EXTRACTED TEXT:
☆ ☆ ☆ ☆

My goal in writing this book is to introduce economics as household management rather than as a field of conflict among people competing for scarce resources. My premise is that entropy is the problem and cooperation, not competition, is our best option for maximizing our effectiveness and efficiency in producing and distributing the resources we all need in our global household. The paradigm and theory derive from the integration of concepts from across the social sciences detailed in Weaving Golden Threads: Integrating Social Theory.
A Note on Sociology
The word sociology
comes from the Latin socius meaning companion or partner and the Greek logos meaning principle of order. Sociology is the study and identification of principles of order that govern people living as companions or partners in groups. I will present economics here as applied sociology. Sociologists study societies holistically - identifying what promotes the well-being of people in groups, and how those relationships can be improved. Talcott Parsons (1902-1979), my teacher at Harvard in the 1960s, had his PhD in economics. He left economics for sociology because he thought economics was too narrow. As a sociologist and former student of Parsons, here I am returning to economics to share with you the broader conception of economics that Parsons inspired me to pursue.
Back to TOC
Household Management Economics
The word economics
originated from the two Greek words oikos, meaning household, and nomos, meaning management. Literally, economics means household management. That is the perspective from which I have written this introduction to economics. It is very different from the textbooks that now dominate the economics profession.

☆ ☆ ☆ ☆

ASSIGNMENT:
List every Latin or Greek word that the text on economics as household management cites, with its language and the meaning the text gives. Rely only on the text above.

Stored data

☆ ☆ ☆ ☆

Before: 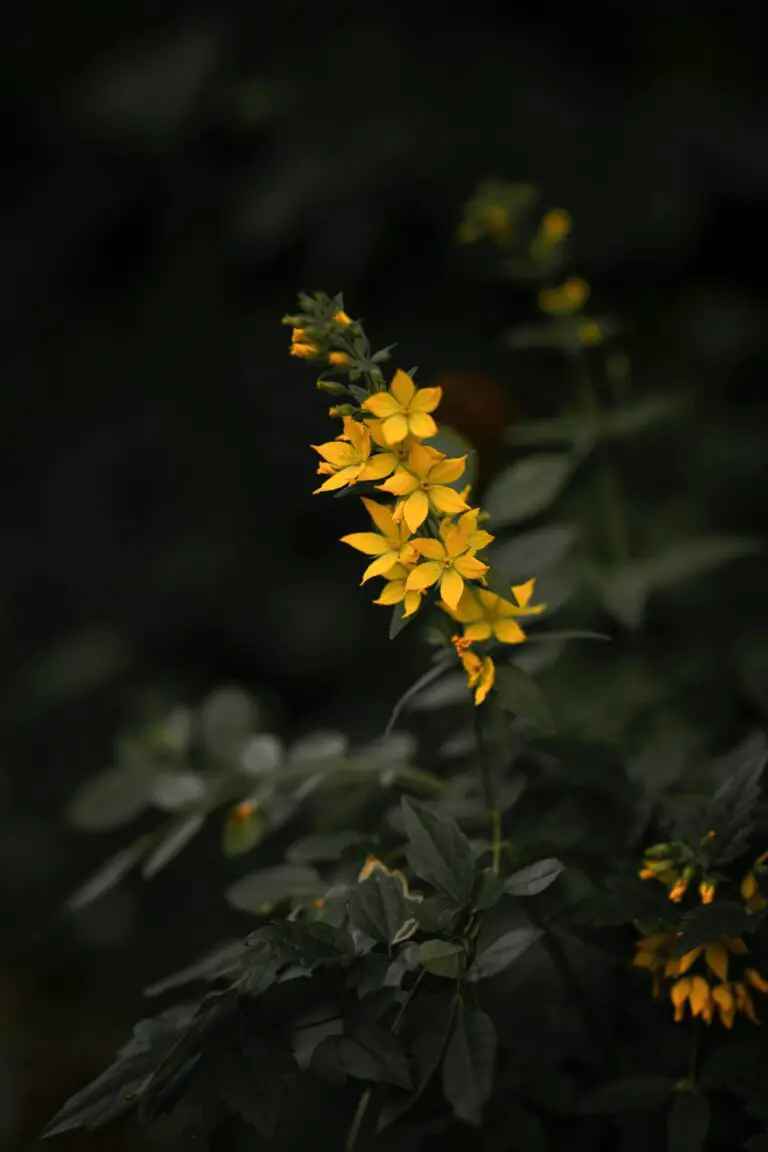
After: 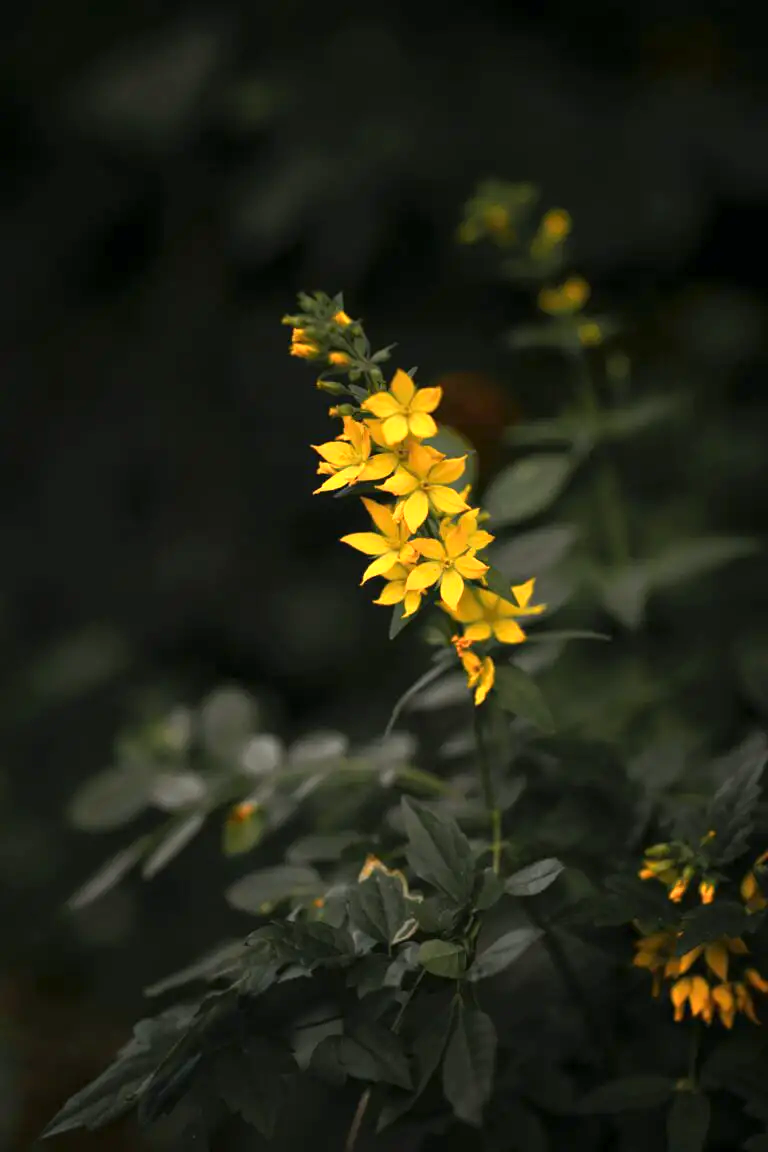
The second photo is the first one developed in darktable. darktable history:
exposure: exposure 0.778 EV, compensate highlight preservation false
levels: mode automatic, levels [0, 0.48, 0.961]
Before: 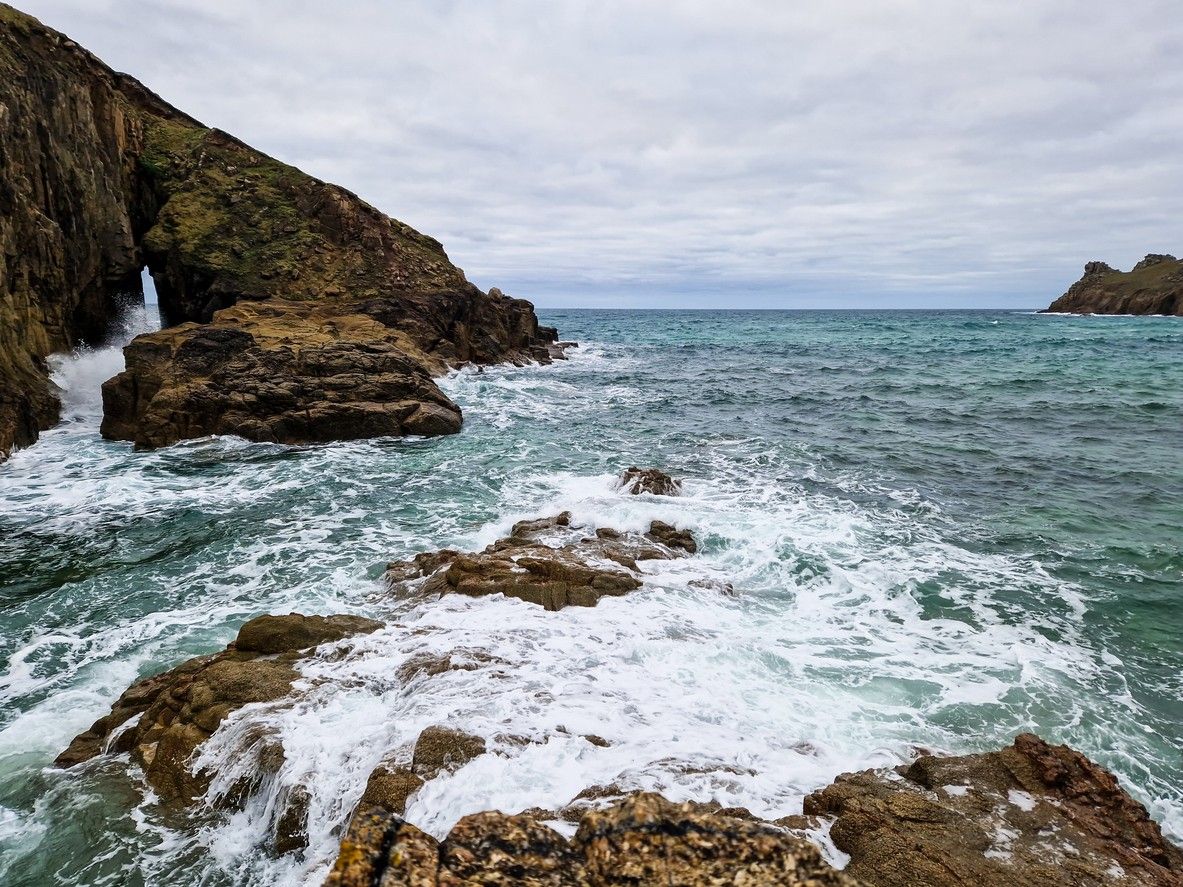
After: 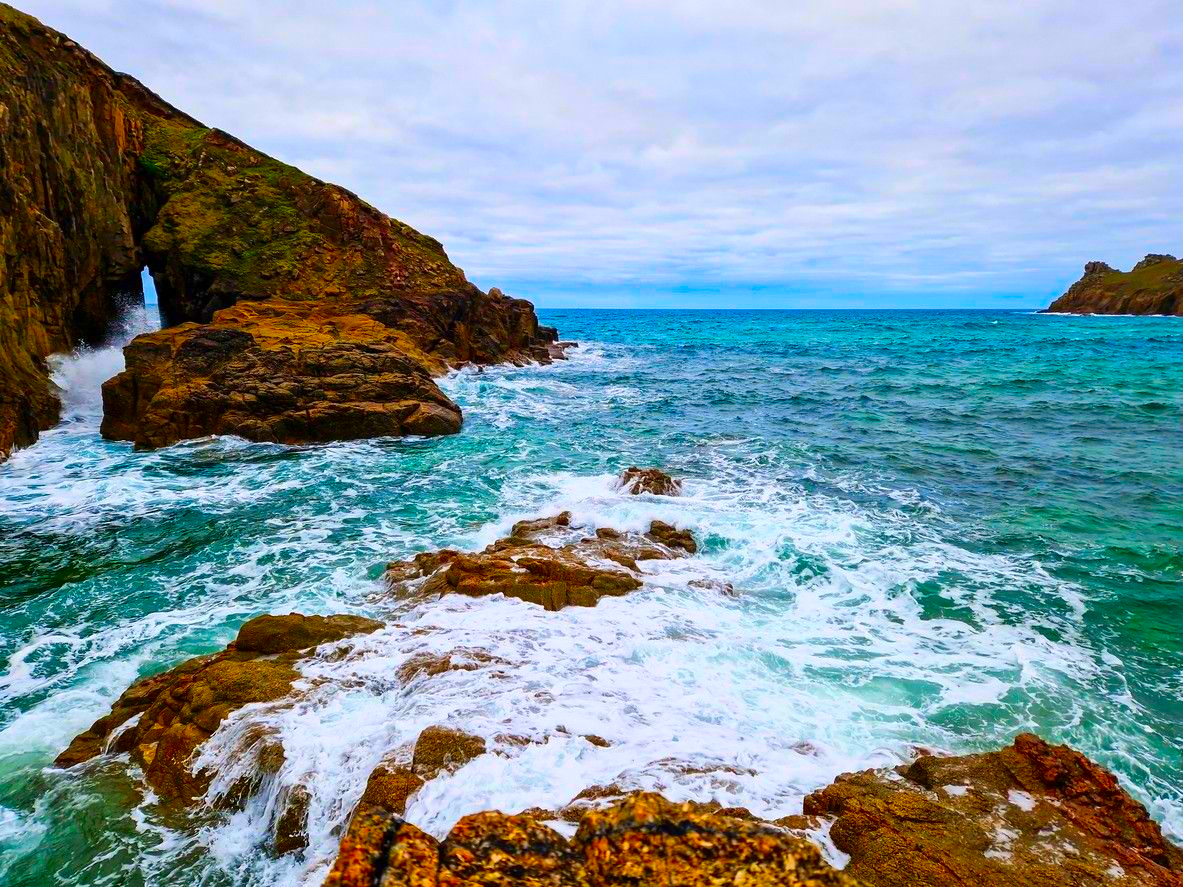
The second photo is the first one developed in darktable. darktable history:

☆ ☆ ☆ ☆

ANSWER BOX:
- socius (Latin): companion or partner
- logos (Greek): principle of order
- oikos (Greek): household
- nomos (Greek): management